Quanto al “contratto unico”, ipotizzato come l’avvio di un rapporto a tutela crescente, è appena il caso di ricordare che la medesima funzione può essere esercitata dal contratto di apprendistato, riformato sulla base di un avviso comune sottoscritto da tutte le parti sociali, inclusa la Cgil. Se poi si volesse, nel quadro dell’annunciata riforma della giustizia civile, prestare attenzione anche al tema della risoluzione delle controversie di lavoro, sarebbe bene non dimenticare che, sempre nel “collegato lavoro”, è prevista l’istituzione, per via contrattuale, di una procedura di conciliazione e di arbitrato secondo equità resa operativa dalla sottoscrizione, in un contesto di ampie garanzie di libertà e di volontarietà, di una clausola compromissoria individuale. Il periodo di tempo concesso al negoziato tra le parti (un anno) è già scaduto nella loro inerzia; per cui la legge prevede che spetti al ministro del Lavoro avviare un’opera di mediazione, prima di procedere in via sperimentale con proprio decreto, in caso di fallimento.

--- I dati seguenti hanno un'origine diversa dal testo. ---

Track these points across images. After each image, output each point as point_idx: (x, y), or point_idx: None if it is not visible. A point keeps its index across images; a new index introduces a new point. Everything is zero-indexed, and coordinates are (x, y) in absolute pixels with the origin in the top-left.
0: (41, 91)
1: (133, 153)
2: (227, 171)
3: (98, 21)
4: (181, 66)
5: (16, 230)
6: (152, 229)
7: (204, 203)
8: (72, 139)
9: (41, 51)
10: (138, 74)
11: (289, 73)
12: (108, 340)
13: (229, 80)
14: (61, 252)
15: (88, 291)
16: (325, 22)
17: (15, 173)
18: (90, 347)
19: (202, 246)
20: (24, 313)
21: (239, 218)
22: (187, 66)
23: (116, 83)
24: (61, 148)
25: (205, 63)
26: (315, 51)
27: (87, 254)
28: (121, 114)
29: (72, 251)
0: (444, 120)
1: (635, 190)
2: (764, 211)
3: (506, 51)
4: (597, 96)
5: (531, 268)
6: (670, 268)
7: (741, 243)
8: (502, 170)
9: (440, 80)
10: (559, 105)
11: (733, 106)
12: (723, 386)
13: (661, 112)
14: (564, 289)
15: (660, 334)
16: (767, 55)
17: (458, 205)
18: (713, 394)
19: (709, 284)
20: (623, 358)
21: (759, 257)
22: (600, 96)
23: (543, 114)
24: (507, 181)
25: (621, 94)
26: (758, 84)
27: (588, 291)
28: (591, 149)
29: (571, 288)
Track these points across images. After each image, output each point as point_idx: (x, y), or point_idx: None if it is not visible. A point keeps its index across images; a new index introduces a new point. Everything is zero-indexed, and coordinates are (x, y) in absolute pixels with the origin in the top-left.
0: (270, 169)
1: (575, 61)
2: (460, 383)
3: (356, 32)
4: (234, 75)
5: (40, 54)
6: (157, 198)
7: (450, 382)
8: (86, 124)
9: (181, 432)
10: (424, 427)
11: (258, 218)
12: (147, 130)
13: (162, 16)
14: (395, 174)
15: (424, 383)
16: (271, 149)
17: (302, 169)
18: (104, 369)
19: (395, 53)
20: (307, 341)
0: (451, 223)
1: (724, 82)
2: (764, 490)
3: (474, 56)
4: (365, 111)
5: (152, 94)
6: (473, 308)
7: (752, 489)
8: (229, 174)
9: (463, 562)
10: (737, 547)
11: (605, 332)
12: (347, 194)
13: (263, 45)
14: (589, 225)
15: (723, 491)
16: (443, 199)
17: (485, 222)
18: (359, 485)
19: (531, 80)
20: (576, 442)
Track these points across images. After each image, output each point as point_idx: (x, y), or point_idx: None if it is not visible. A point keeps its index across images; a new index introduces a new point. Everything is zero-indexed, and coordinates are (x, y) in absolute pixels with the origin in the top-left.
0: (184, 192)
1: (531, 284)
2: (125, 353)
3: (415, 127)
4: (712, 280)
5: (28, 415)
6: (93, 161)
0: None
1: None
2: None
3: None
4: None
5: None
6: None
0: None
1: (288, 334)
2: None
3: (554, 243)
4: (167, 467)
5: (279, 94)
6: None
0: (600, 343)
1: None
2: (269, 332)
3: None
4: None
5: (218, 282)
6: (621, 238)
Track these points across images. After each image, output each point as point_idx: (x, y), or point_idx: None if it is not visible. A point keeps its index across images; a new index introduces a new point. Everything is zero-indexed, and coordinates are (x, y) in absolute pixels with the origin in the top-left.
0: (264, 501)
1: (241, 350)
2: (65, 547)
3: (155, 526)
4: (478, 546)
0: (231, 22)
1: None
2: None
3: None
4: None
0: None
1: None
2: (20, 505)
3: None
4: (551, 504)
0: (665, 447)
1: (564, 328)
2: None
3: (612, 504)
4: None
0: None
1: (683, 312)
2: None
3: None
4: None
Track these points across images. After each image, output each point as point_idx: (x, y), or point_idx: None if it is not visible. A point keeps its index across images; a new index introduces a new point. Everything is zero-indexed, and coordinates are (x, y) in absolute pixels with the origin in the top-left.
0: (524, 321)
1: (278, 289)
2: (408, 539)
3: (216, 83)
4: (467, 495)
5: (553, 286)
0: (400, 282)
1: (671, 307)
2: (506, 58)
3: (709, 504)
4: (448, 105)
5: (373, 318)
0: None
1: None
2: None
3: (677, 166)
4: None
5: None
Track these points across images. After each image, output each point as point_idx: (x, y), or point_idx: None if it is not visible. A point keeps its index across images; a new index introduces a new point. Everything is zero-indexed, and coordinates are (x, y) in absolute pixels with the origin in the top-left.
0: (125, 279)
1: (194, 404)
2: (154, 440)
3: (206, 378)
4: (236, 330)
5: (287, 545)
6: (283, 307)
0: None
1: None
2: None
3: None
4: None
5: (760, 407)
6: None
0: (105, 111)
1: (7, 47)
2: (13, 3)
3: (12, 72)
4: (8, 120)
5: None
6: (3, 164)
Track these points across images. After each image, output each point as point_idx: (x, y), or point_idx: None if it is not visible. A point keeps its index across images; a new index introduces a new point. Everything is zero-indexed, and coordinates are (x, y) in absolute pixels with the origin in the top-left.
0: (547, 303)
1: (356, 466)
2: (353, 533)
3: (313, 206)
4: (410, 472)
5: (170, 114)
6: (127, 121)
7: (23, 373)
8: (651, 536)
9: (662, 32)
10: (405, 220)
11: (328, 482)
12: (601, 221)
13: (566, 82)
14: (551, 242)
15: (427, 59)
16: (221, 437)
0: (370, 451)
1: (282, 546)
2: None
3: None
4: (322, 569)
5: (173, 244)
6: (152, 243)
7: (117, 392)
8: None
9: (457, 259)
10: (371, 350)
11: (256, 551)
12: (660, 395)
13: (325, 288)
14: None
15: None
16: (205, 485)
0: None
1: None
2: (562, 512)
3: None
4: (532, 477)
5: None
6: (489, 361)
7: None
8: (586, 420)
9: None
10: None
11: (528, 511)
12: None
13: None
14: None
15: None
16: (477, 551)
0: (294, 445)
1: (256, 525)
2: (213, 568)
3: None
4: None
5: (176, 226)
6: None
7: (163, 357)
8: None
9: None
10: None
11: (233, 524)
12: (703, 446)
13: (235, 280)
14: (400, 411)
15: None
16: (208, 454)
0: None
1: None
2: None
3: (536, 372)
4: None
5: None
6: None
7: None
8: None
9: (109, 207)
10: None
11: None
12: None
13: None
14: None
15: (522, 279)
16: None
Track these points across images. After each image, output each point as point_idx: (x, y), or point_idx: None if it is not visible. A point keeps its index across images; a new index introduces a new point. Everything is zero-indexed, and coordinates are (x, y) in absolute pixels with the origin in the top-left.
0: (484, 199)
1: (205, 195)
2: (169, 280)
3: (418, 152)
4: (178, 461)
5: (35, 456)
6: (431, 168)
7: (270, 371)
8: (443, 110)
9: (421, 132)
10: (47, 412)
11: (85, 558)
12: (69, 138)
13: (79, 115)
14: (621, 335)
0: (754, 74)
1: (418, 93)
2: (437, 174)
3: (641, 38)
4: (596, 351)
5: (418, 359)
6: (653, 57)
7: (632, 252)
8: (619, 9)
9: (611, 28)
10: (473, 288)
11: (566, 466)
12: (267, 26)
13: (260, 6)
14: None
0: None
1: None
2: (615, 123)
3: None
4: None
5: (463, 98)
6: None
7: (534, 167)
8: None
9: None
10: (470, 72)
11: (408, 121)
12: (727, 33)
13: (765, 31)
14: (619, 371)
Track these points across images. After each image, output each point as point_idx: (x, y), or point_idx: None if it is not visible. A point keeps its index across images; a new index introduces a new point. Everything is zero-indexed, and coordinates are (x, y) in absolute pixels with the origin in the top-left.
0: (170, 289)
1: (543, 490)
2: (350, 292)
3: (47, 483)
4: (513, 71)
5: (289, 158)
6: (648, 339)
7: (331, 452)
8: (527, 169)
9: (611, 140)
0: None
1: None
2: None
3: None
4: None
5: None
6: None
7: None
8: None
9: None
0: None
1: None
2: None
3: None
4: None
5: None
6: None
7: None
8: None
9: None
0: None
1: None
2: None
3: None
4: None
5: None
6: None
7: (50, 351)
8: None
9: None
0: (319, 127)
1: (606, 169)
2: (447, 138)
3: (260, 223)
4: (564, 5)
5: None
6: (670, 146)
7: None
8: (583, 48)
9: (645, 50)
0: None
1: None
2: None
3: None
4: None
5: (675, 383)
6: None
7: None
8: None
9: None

Vi sono poi altri aspetti inaccettabili di un dibattito troppo attento alla frontiera della sinistra delle forze che sostengono il Governo. Prima di tutto l’idea che si debbano “potare” i diversi rapporti di lavoro istituiti dalla legge Biagi. La lettera di intenti del Governo Berlusconi del 26 ottobre scorso affrontava il problema nel senso di prevedere «più stringenti condizioni nell’uso dei “contratti para-subordinati”, dato che tali contratti sono spesso utilizzati per lavoratori formalmente qualificati come indipendenti ma sostanzialmente impiegati in una posizione di lavoro subordinato». Il cammino è dunque tracciato. È un’aberrazione ideologica ritenere, invece, che i contratti flessibili (job on call, staff leasing, a termine, ecc.) non siano strumenti giuridici più idonei a regolare specifiche situazioni non riconducibili a modelli forzatamente standard, ma assurgano addirittura alla causa principale della precarietà.
Anche per quanto riguarda l’articolo 18 il precedente Governo ha assunto degli impegni con l’Ue che indicano il percorso da seguire, limitatamente a «una nuova regolazione dei licenziamenti per motivi economici nei contratti di lavoro a tempo indeterminato». A tal proposito è bene essere chiari a proposito di una questione cruciale, quasi pregiudiziale. Il Governo Monti non pensi di poter revisionare l’articolo 18 applicando la nuova disciplina solo ai futuri occupati. Così facendo si potranno forse blandire i sindacati, ma non si risolverà il dualismo del mercato del lavoro.
Se modifiche devono esserci (ed è indispensabile che ciò avvenga), le stesse devono valere per tutti. Guai se anche i supertecnici di Monti, poliglotti e cittadini del mondo, avessero imparato subito ad adeguarsi alle soluzioni all’italiana.